You can still buy sets off of their website, but that's it


----------



## mopac (Feb 24, 2011)

No, not much for our hobby at hobby lobby. I don't think walmart
right now are selling any 1/87 cars. I found a plastic bag down
staires just yesterday with these in it. They were from walmart.
Still had the reciepts in the bag. I paid $2.22 each for them. First
is a fresh cherry and the others are malibu.

'81 escort









'72 chevy pu









'70 GTO









'77 trans am


----------



## shaygetz (Sep 23, 2007)

Hey, Mopac...you gotta pose than Trans Am right....


----------



## mopac (Feb 24, 2011)

Nice.
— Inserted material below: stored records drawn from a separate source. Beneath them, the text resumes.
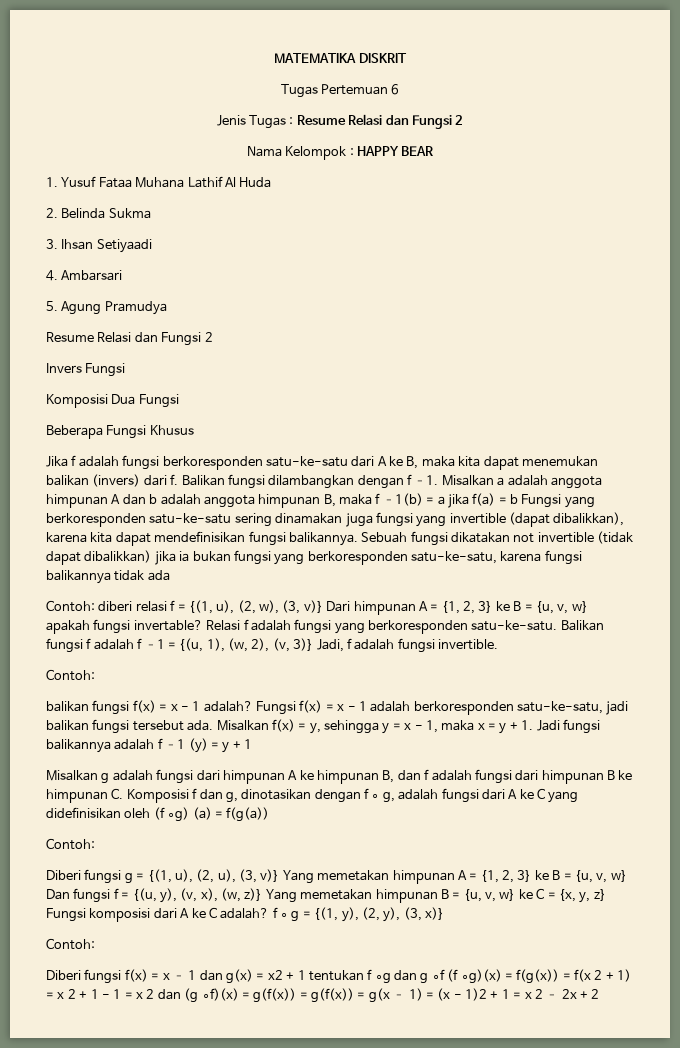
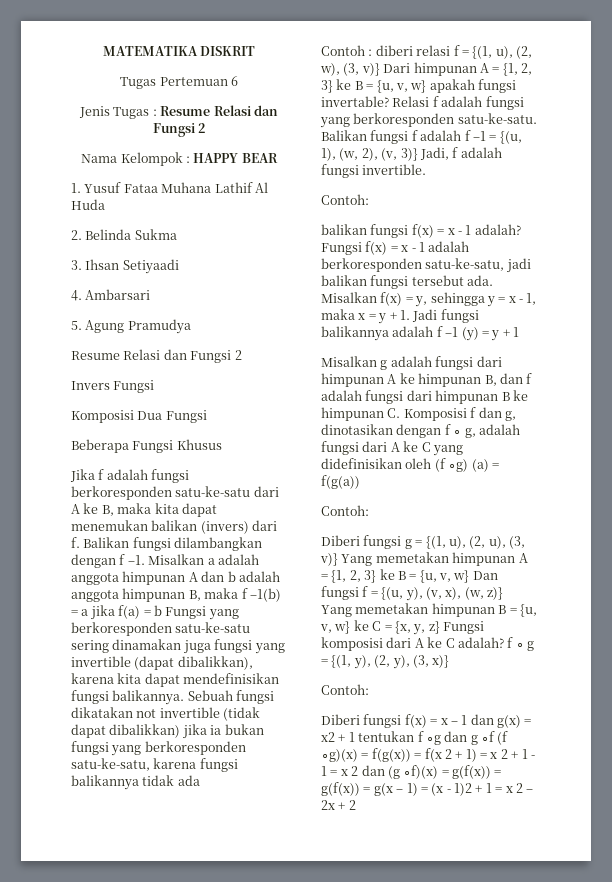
[46,600,95,612] Contoh: -> [321,45,373,56] Contoh :

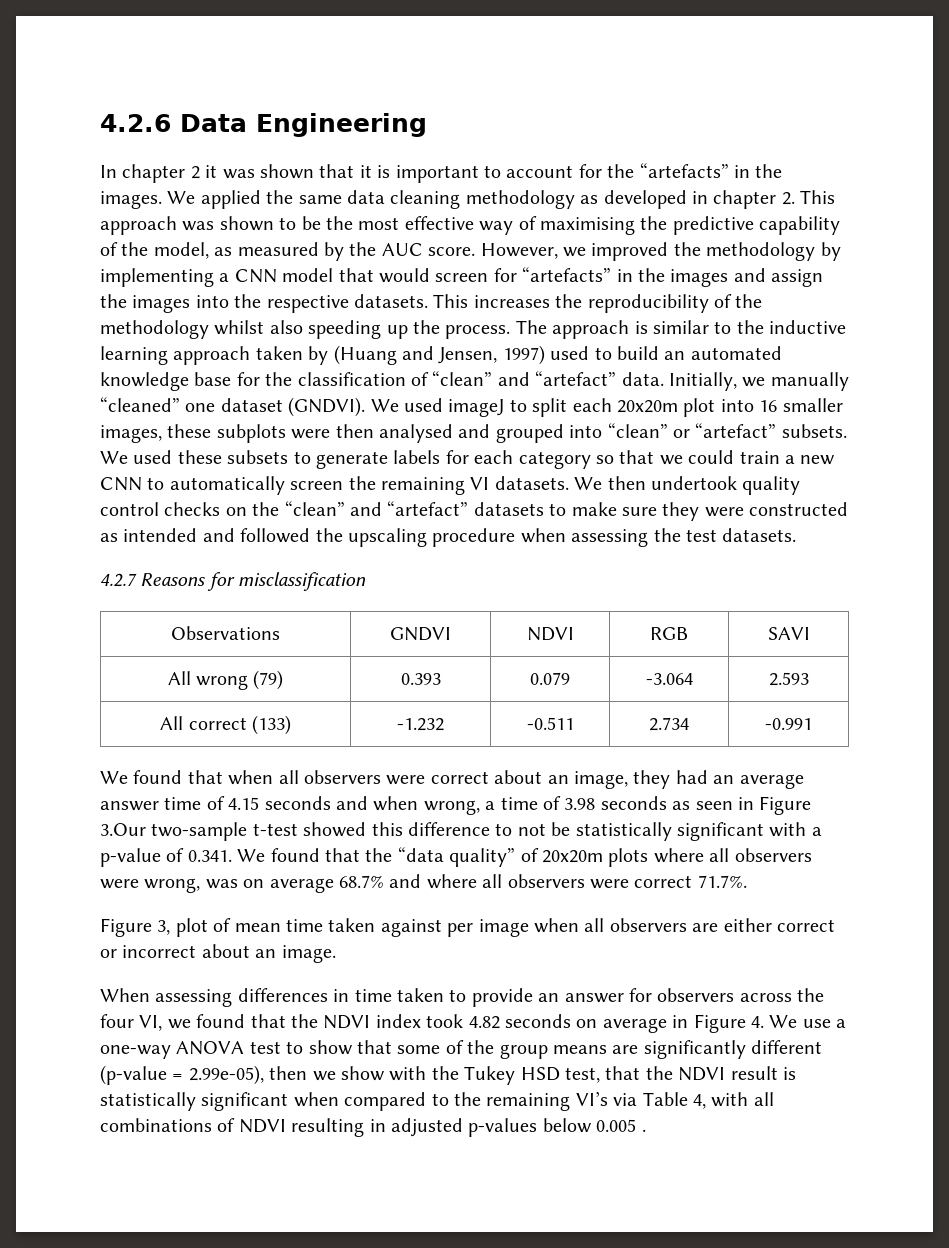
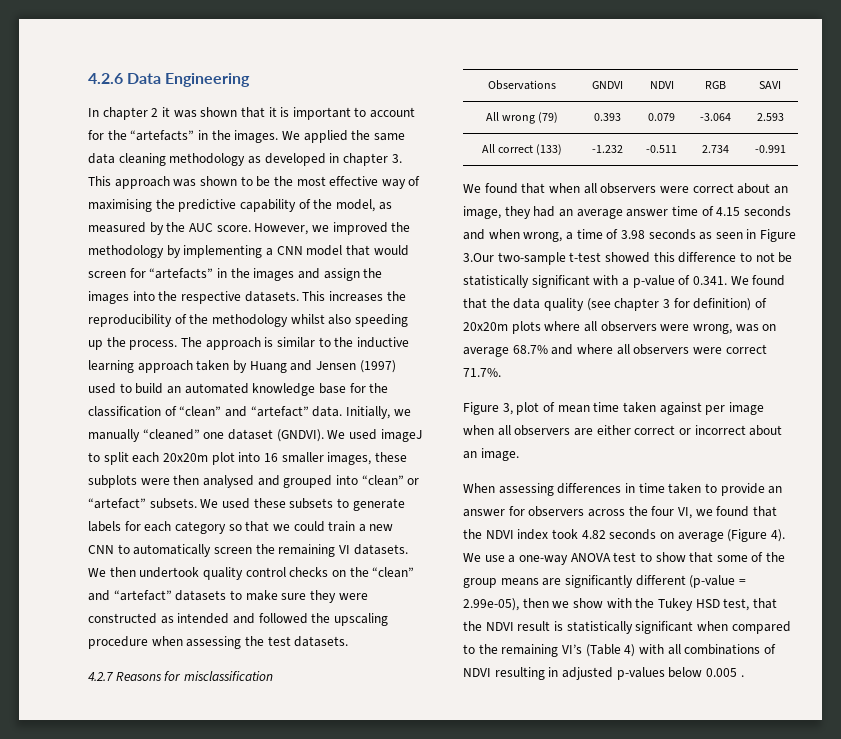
[781,192,795,205] 2. -> [391,154,402,163] 3.
[333,345,545,365] (Huang and Jensen, 1997) -> [249,360,396,373] Huang and Jensen (1997)
[397,847,516,867] “data quality” -> [513,298,752,311] data quality (see chapter 3 for definition)
[672,1014,764,1033] in Figure 4. -> [727,529,785,542] (Figure 4).
[613,1092,706,1109] via Table 4, -> [585,644,636,657] (Table 4)

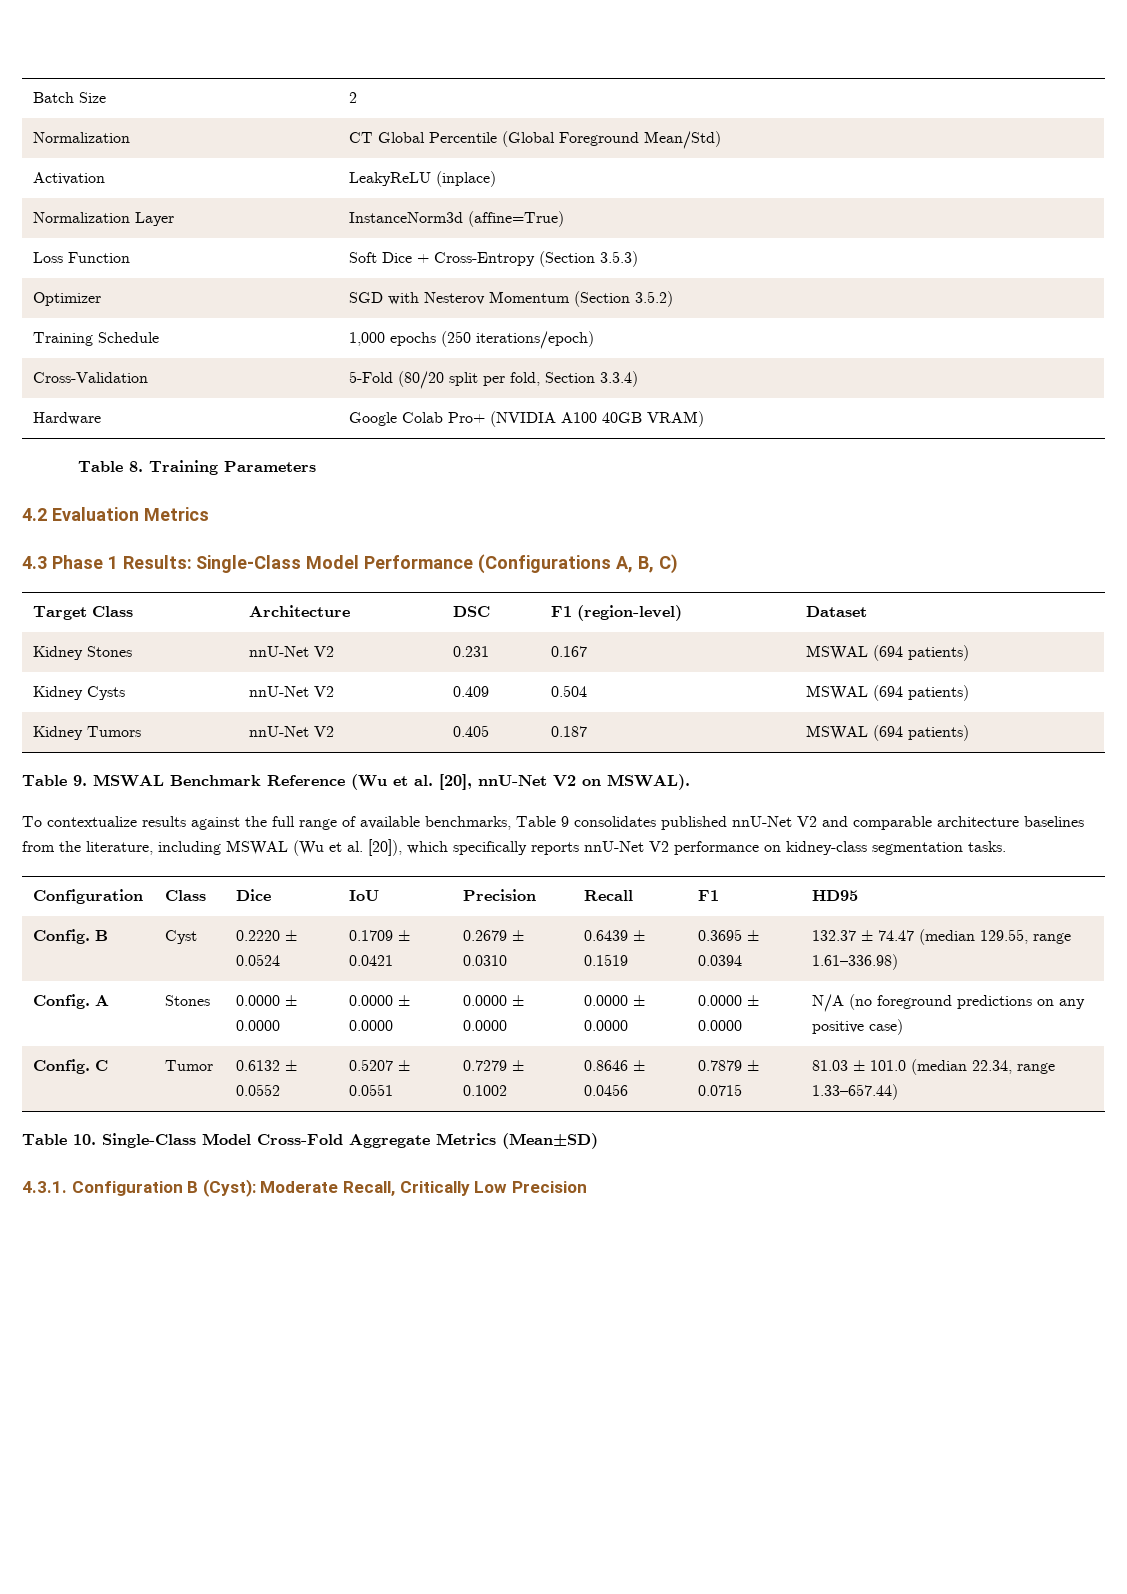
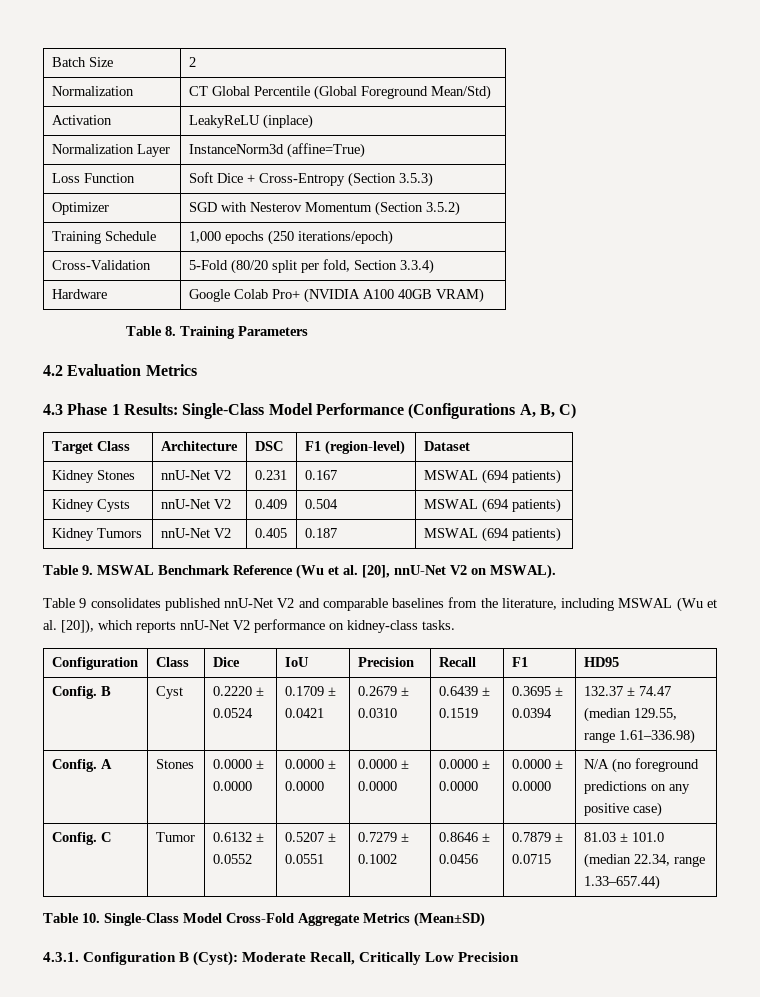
[22,816,511,830] To contextualize results against the full range of available benchmarks, -> (556, 571) none
[937,816,1019,827] architecture -> (388, 604) none
[453,841,527,855] specifically -> (133, 625) none
[872,842,963,855] segmentation -> (418, 626) none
That does look better.


----------



## alocsin (Jun 26, 2011)

At the 99 Cent store, I occasionally come across small cars that can pass for 1/87. They don't have much detail but at the price for six or seven, they're great for filling in background spaces. Adding a bit of paint improves them quite a bit. Bringing a scale HO car would be good in such cases.


----------



## Smokinapankake (Sep 8, 2011)

I gotta echo the comment on Fresh Cherries. Walmart had them a few years ago at about 3 bucks each. Nicely detailed and were 1:87 as well. Mostly '70's vehicles as I recall but I haven't seen them for some time...


----------